Épisode 30
- JF
- 20 nov.
- 3 min de lecture

Si je n’ai aucun souvenir de ma communion privée par contre je me souviens très bien de ma communion solennelle.
Je crois me rappeler que les quelques journées de préparation et la cérémonie elle-même avaient lieu dans l’église du Sacré-Cœur, située à moins d’un kilomètre de la maison et dans laquelle je pouvais me rendre à pied.
J’ai beau chercher à retrouver sur internet la présence de cette église, mais tout a tellement changé que je ne suis plus sûr de rien.
J’ai bien noté l’existence d’une « cure du Sacré-Cœur » jouxtant des bâtiments d’une paroisse dite de « Notre Dame en Chalonnais » et qui semble correspondre à l’emplacement que je crois être le bon, mais je ne suis pas certain de ne pas me tromper.
Bref, la journée elle-même reste gravée dans ma mémoire.
A cette époque, la tenue des communiants n’avait rien à voir avec celle utilisée quelques années plus tard, une aube blanche que mon frère Jean-Pierre allait revêtir pour la même occasion trois ou quatre ans après.
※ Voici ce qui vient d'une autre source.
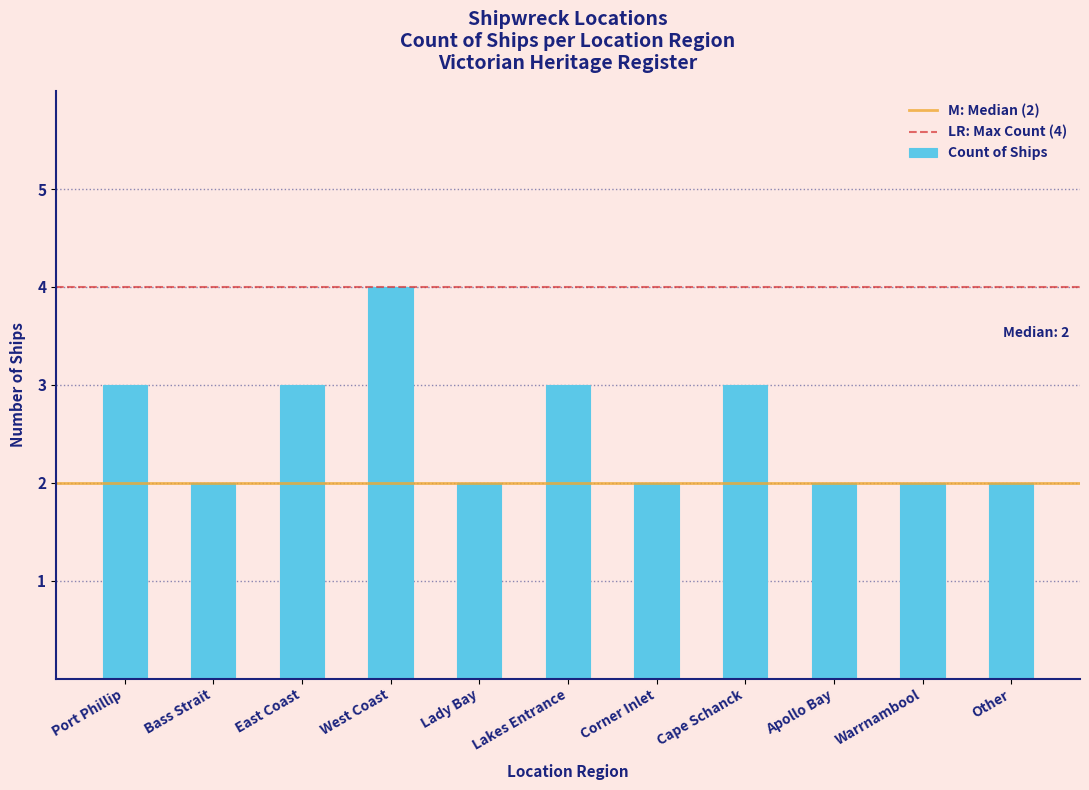

Reading left to right, transcribe all the data shown in this chart.

3	2	3	4	2	3	2	3	2	2	2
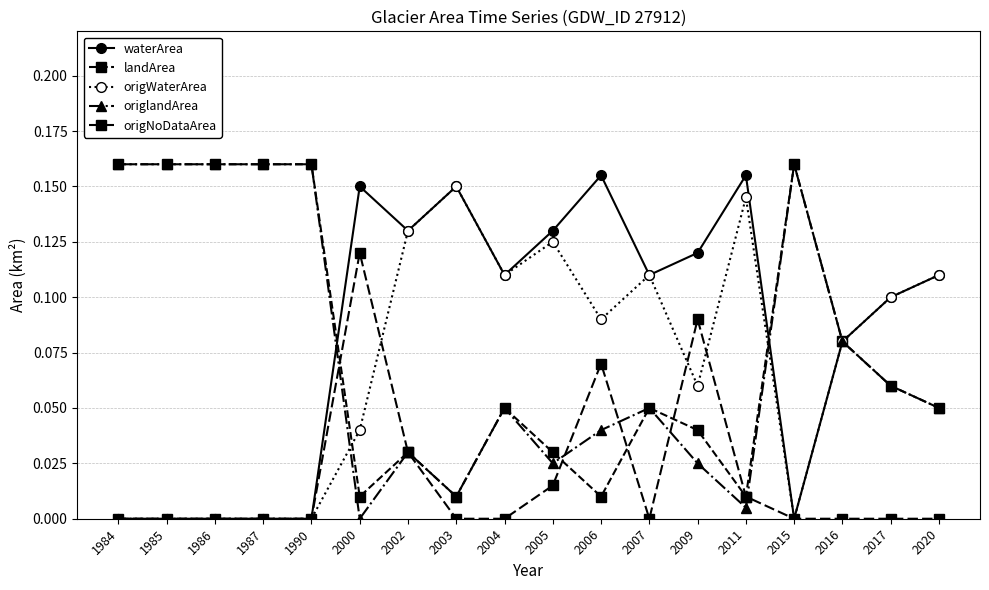

Rank the categories by origNoDataArea value from lowest to highest.

1984, 1985, 1986, 1987, 1990, 2003, 2004, 2007, 2015, 2016, 2017, 2020, 2011, 2005, 2002, 2006, 2009, 2000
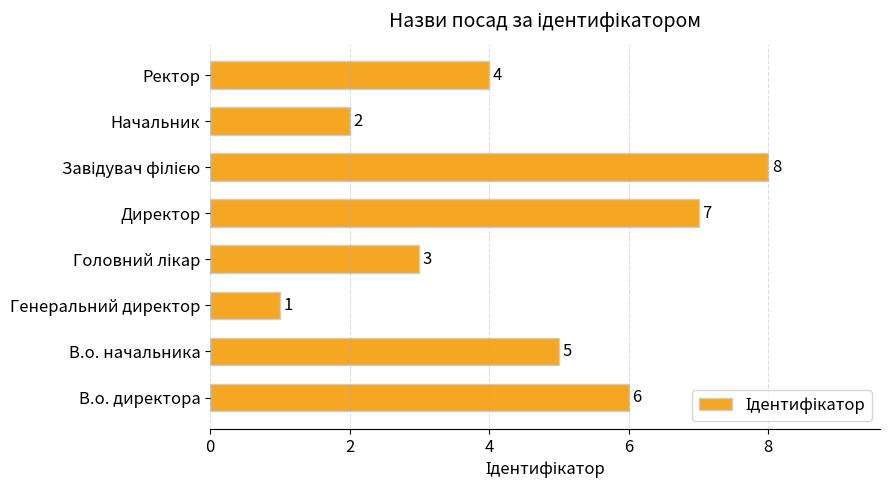

Does the chart contain any negative values?

No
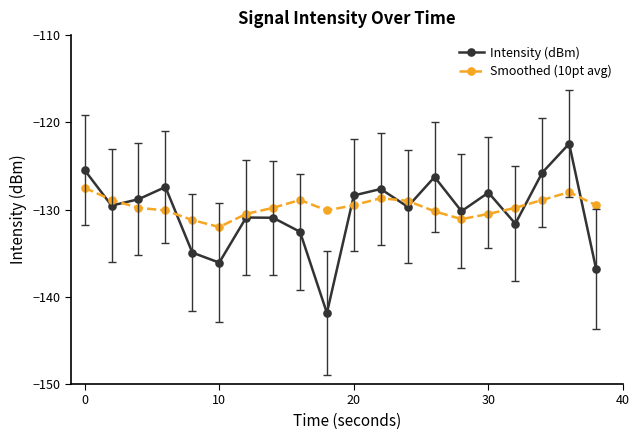

Which series has the widest spread of values?

Intensity (dBm)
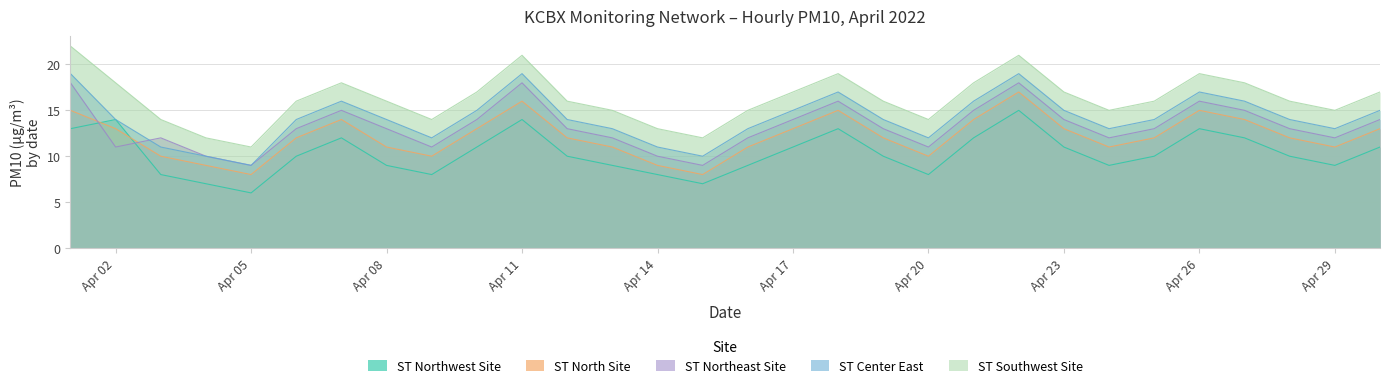

What is the lowest value of the ST North Site series?

8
Élégamment vêtu d’une veste et d’un pantalon anthracite, tous deux taillés sur mesure, chemise, pochette et gants blancs ainsi qu’une cravate grise, soigneusement nouée par Maman, j’étais superbe.
Mon bras gauche était orné d’un brassard de soie blanche, avec un gros nœud papillon au sommet la partie basse terminée par des franges et dentelle.
Nous paradions, mes amis pareillement accoutrés et moi-même, sous les yeux attendris des familles rassemblées ce jour-là.
Mes parrain et marraine ainsi que des oncles et tantes réunis autour de mes parents, la fête allait durer toute la journée.
Messe le matin, vêpres l’après-midi, c’était avant tout une journée qui signait, avec la cérémonie de « confirmation » quelque temps après, notre entrée dans la communauté adulte des chrétiens catholiques, singulièrement appauvrie de nos jours.
Un excellent repas fut servi à midi, au terme duquel je reçus les traditionnels cadeaux réservés à cette occasion.
Un « missel vespéral romain » avec sa couverture de cuir fauve, qui m’a longtemps accompagné, abondamment garni au fil des pages et des ans, d’images de communion, de naissances et parfois de décès de la famille et des amis qui ont jalonné ma vie.
Un chapelet aux grains d’ivoire, offert par ma marraine, que j’ai lui aussi égaré mais qui réapparaîtra peut-être un jour, dans un tiroir resté fermé depuis longtemps, ou une boite oubliée dans un coin. Qui sait ?
Une montre, la première de ma courte existence, avec un « trotteuse » qui marquait les secondes et une petite fenêtre qui égrenait quotidiennement les dates et qu’il fallait surveiller, chaque fin de mois pour tenir compte des mois de trente ou trente-et-un jours, sans compter cet original mois de février, ses vingt-huit jours devenant vingt-neuf tous les quatre ans.
C’est à cette époque que j’ai découvert l’existence des années bissextiles.
C’est également à cette occasion que j’ai appris de Papa la méthode permettant de distinguer les mois de trente ou trente-et-un jours en comptant les bosses et les creux sur mon poing fermé.
Enfin Tonton, mon parrain, toujours prêt à faciliter mon apprentissage scolaire, m’offrit dans un superbe écrin de carton bouilli, un stylo qui accompagna mes études durant des années.
Il était magnifique avec sa plume en or et son système de remplissage à piston que j’actionnais chaque fois que nécessaire pour gonfler d’encre le réservoir en caoutchouc.
Que de fois j’ai puisé dans ces astucieuses bouteilles d’encre « Waterman » ce liquide bleu-marine, dont je portais souvent la trace sur les doigts et grâce auquel j’ai aligné tant de lignes sur des milliers de pages.
J’ai usé depuis de nombreux stylos mais jamais aucun ne m’a apporté autant de plaisir à écrire que celui-là.